Üniversite seçme ve yerleştirme sınavlarının kaldırılmasına dair kamuoyuna yansıyan düşünceler milyonlarca insanı yakından ilgilendirmektedir. Gençlere fırsat eşitliği sağlamak amacıyla TYT ve AYT sınavlarını kaldırma düşüncesi ne kadar bilimseldir? Alınacak bu kararın sonuçları iyi hesap edilmelidir. Ölçme değerlendirme olmadan fırsat eşitliğinin nasıl sağlanacağı konusu bilimsel olarak tartışılmalıdır.
Üniversite Seçme ve Yerleştirme Sınavları (TYT ve AYT) Kaldırılıyor mu?
Dr. Nadir Çomak
20. Milli Eğitim şurasının 1. Gündeminin eğitimde fırsat eşitliği olarak belirlenmiş olduğu kamuoyu ile paylaşıldı. Bu gündemin öngördüğü gerçekleşmesi istenen hedeflere göre okul öncesinden üniversiteye kadar her çocuğun ve gencin eşit şartlarda eğitim almasının hedeflendiğini anlamak güç değil.

· · · · ·

Üniversite sınavlarının kaldırılmasına ilişkin metnin tamamını hiçbir değişiklik yapmadan yazınız. Yalnızca metinde yer alan bilgilerden yararlanınız.

◆ Girdi Verileri ◆

· · · · ·

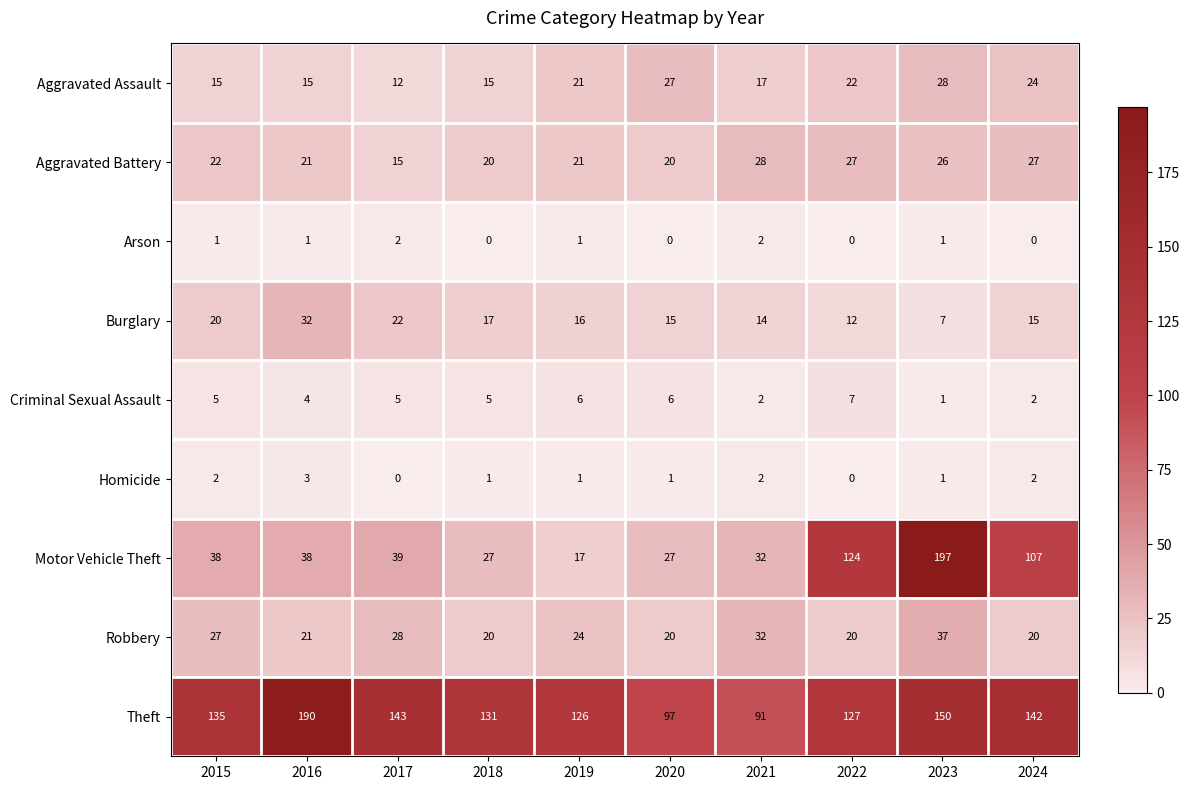

What is the minimum value for Robbery?

20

· · · · ·

◆ Yazılı Çözüm ◆
Üniversite seçme ve yerleştirme sınavlarının kaldırılmasına dair kamuoyuna yansıyan düşünceler milyonlarca insanı yakından ilgilendirmektedir. Gençlere fırsat eşitliği sağlamak amacıyla TYT ve AYT sınavlarını kaldırma düşüncesi ne kadar bilimseldir? Alınacak bu kararın sonuçları iyi hesap edilmelidir. Ölçme değerlendirme olmadan fırsat eşitliğinin nasıl sağlanacağı konusu bilimsel olarak tartışılmalıdır.
Üniversite Seçme ve Yerleştirme Sınavları (TYT ve AYT) Kaldırılıyor mu?
Dr. Nadir Çomak
20. Milli Eğitim şurasının 1. Gündeminin eğitimde fırsat eşitliği olarak belirlenmiş olduğu kamuoyu ile paylaşıldı. Bu gündemin öngördüğü gerçekleşmesi istenen hedeflere göre okul öncesinden üniversiteye kadar her çocuğun ve gencin eşit şartlarda eğitim almasının hedeflendiğini anlamak güç değil.